The problem — Transcribe the records below in their entirety, and leave out each image.

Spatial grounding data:

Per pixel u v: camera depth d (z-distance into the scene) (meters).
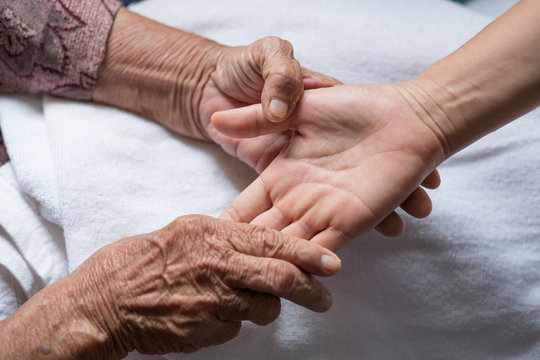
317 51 0.59
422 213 0.54
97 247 0.55
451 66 0.53
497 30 0.53
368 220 0.51
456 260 0.55
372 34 0.59
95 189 0.55
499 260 0.55
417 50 0.59
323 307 0.50
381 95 0.52
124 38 0.58
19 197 0.56
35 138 0.57
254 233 0.50
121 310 0.50
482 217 0.55
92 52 0.57
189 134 0.59
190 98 0.58
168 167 0.57
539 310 0.55
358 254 0.55
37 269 0.55
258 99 0.56
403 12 0.61
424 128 0.52
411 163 0.51
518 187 0.56
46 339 0.50
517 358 0.56
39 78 0.58
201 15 0.62
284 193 0.53
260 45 0.53
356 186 0.51
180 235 0.50
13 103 0.58
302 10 0.60
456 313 0.55
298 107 0.52
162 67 0.57
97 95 0.59
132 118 0.59
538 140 0.57
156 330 0.50
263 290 0.49
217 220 0.50
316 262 0.49
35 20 0.56
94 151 0.56
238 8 0.61
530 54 0.51
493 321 0.55
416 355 0.56
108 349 0.50
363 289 0.55
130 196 0.56
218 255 0.49
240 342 0.54
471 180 0.56
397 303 0.55
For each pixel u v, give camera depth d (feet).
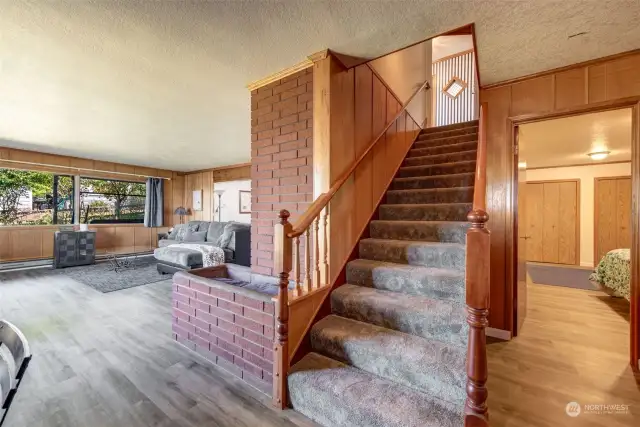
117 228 23.56
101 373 7.00
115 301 12.38
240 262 18.45
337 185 7.15
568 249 20.67
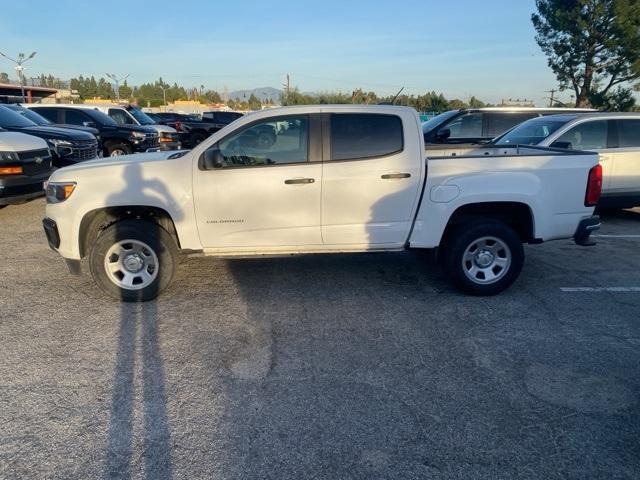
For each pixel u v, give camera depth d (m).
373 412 3.01
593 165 4.76
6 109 10.40
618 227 7.93
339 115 4.58
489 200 4.62
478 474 2.51
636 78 27.69
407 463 2.58
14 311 4.44
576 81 29.95
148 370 3.48
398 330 4.11
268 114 4.53
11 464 2.56
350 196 4.59
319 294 4.89
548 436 2.79
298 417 2.96
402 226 4.71
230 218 4.57
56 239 4.59
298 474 2.51
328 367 3.53
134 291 4.61
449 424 2.89
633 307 4.60
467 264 4.78
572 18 27.89
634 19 26.42
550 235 4.81
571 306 4.62
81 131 10.59
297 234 4.66
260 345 3.85
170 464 2.58
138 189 4.45
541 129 8.23
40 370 3.46
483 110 10.67
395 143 4.62
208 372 3.46
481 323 4.25
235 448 2.70
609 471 2.53
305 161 4.57
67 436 2.79
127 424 2.89
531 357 3.68
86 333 4.03
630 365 3.57
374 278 5.35
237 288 5.04
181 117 30.17
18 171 7.32
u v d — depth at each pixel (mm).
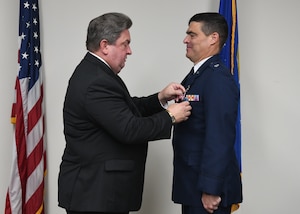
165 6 2340
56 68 2320
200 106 1506
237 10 2375
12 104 2238
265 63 2381
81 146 1497
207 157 1396
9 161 2262
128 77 2344
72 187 1497
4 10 2211
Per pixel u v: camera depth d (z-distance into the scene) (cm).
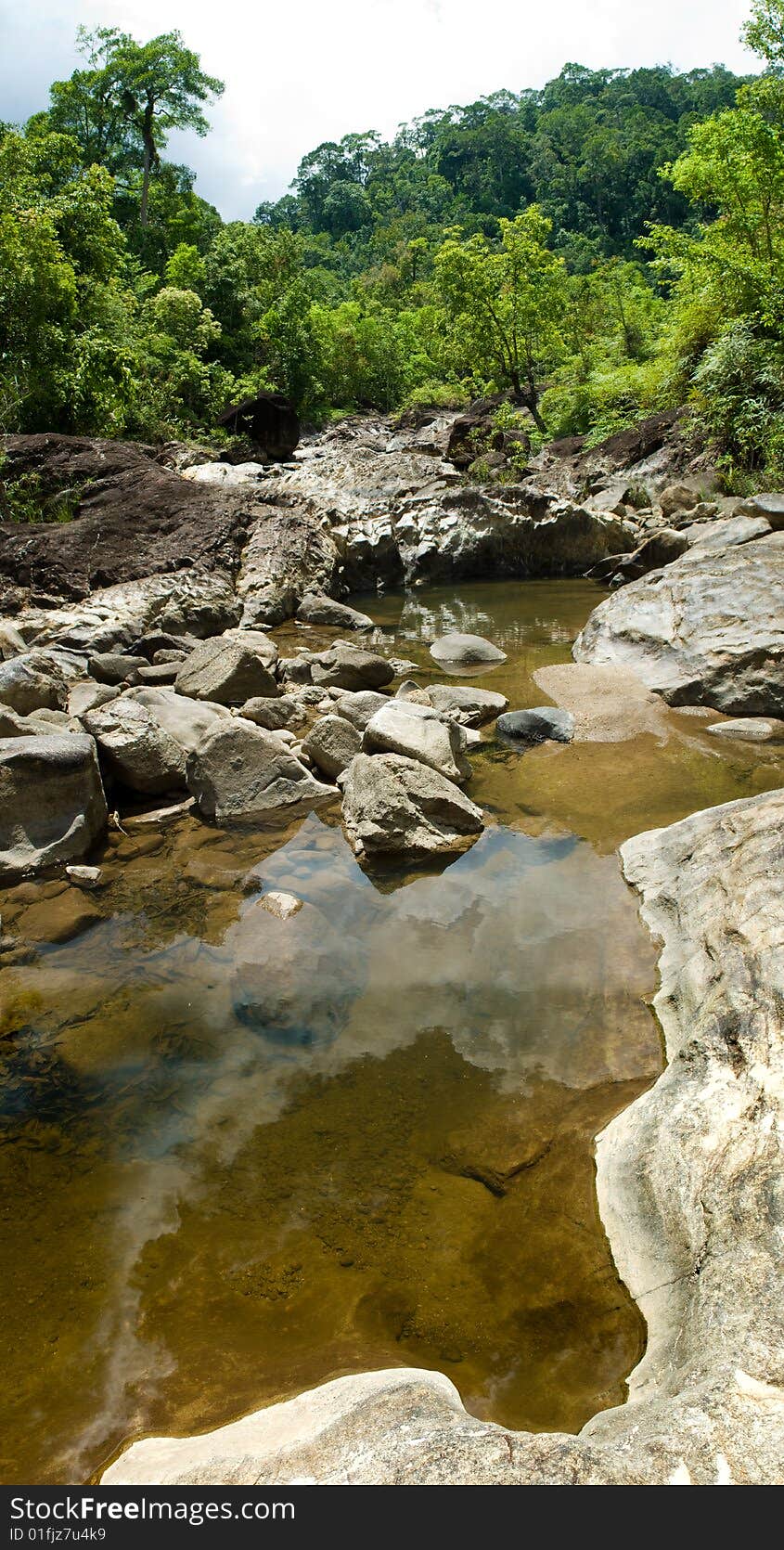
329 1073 327
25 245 1509
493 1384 216
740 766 565
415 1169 284
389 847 479
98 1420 211
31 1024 359
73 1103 318
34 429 1558
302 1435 187
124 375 1719
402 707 572
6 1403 216
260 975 385
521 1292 242
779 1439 169
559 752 606
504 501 1243
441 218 8806
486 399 2817
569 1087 315
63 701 646
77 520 1124
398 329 4450
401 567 1238
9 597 909
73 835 486
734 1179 238
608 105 10394
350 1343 229
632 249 7612
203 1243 260
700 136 1562
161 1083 325
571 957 386
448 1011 357
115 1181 284
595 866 457
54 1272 253
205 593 926
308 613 988
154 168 3625
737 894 361
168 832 520
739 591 739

Written answer —
Per pixel u v: camera depth d (z-distance into the scene) (meters).
317 51 0.59
422 213 0.54
97 247 0.55
451 66 0.53
497 30 0.53
368 220 0.51
456 260 0.55
372 34 0.59
95 189 0.55
499 260 0.55
417 50 0.59
323 307 0.50
381 95 0.52
124 38 0.58
19 197 0.56
35 138 0.57
254 233 0.50
121 310 0.50
482 217 0.55
92 52 0.57
189 134 0.59
190 98 0.58
168 167 0.57
539 310 0.55
358 254 0.55
37 269 0.55
258 99 0.56
403 12 0.61
424 128 0.52
411 163 0.51
518 187 0.56
46 339 0.50
517 358 0.56
39 78 0.58
201 15 0.62
284 193 0.53
260 45 0.53
356 186 0.51
180 235 0.50
13 103 0.58
302 10 0.60
456 313 0.55
298 107 0.52
162 67 0.57
97 95 0.59
132 118 0.59
538 140 0.57
156 330 0.50
263 290 0.49
217 220 0.50
316 262 0.49
35 20 0.56
94 151 0.56
238 8 0.61
530 54 0.51
493 321 0.55
416 355 0.56
108 349 0.50
363 289 0.55
130 196 0.56
218 255 0.49
240 342 0.54
471 180 0.56
397 303 0.55
For each pixel u v, give camera depth d (feet).
117 228 23.56
101 373 7.00
115 301 12.38
240 262 18.45
337 185 7.15
568 249 20.67
For each pixel u v, give camera depth d (m).
373 412 3.01
593 165 4.76
6 109 10.40
618 227 7.93
339 115 4.58
489 200 4.62
478 474 2.51
636 78 27.69
407 463 2.58
14 311 4.44
576 81 29.95
148 370 3.48
398 330 4.11
268 114 4.53
11 464 2.56
350 196 4.59
319 294 4.89
548 436 2.79
298 417 2.96
402 226 4.71
230 218 4.57
56 239 4.59
298 474 2.51
328 367 3.53
134 291 4.61
449 424 2.89
633 307 4.60
467 264 4.78
572 18 27.89
634 19 26.42
550 235 4.81
571 306 4.62
81 131 10.59
297 234 4.66
260 345 3.85
170 464 2.58
138 189 4.45
541 129 8.23
40 370 3.46
483 110 10.67
395 143 4.62
208 372 3.46
481 323 4.25
235 448 2.70
609 471 2.53
305 161 4.57
67 436 2.79
127 424 2.89
531 357 3.68
86 333 4.03
630 365 3.57
374 278 5.35
237 288 5.04
181 117 30.17
18 171 7.32
u v d — depth at each pixel (mm).
165 6 2340
56 68 2320
200 106 1506
237 10 2375
12 104 2238
265 63 2381
81 146 1497
207 157 1396
9 161 2262
128 77 2344
72 187 1497
4 10 2211
Per pixel u v: camera depth d (z-distance into the scene) (cm).
329 1073 327
25 245 1509
493 1384 216
740 766 565
415 1169 284
389 847 479
98 1420 211
31 1024 359
73 1103 318
34 429 1558
302 1435 187
124 375 1719
402 707 572
6 1403 216
260 975 385
521 1292 242
779 1439 169
559 752 606
504 501 1243
441 218 8806
486 399 2817
569 1087 315
63 701 646
77 520 1124
398 329 4450
401 567 1238
9 597 909
73 835 486
734 1179 238
608 105 10394
350 1343 229
632 249 7612
203 1243 260
700 136 1562
161 1083 325
571 957 386
448 1011 357
115 1181 284
595 866 457
54 1272 253
205 593 926
308 613 988
154 168 3625
737 894 361
168 832 520
739 591 739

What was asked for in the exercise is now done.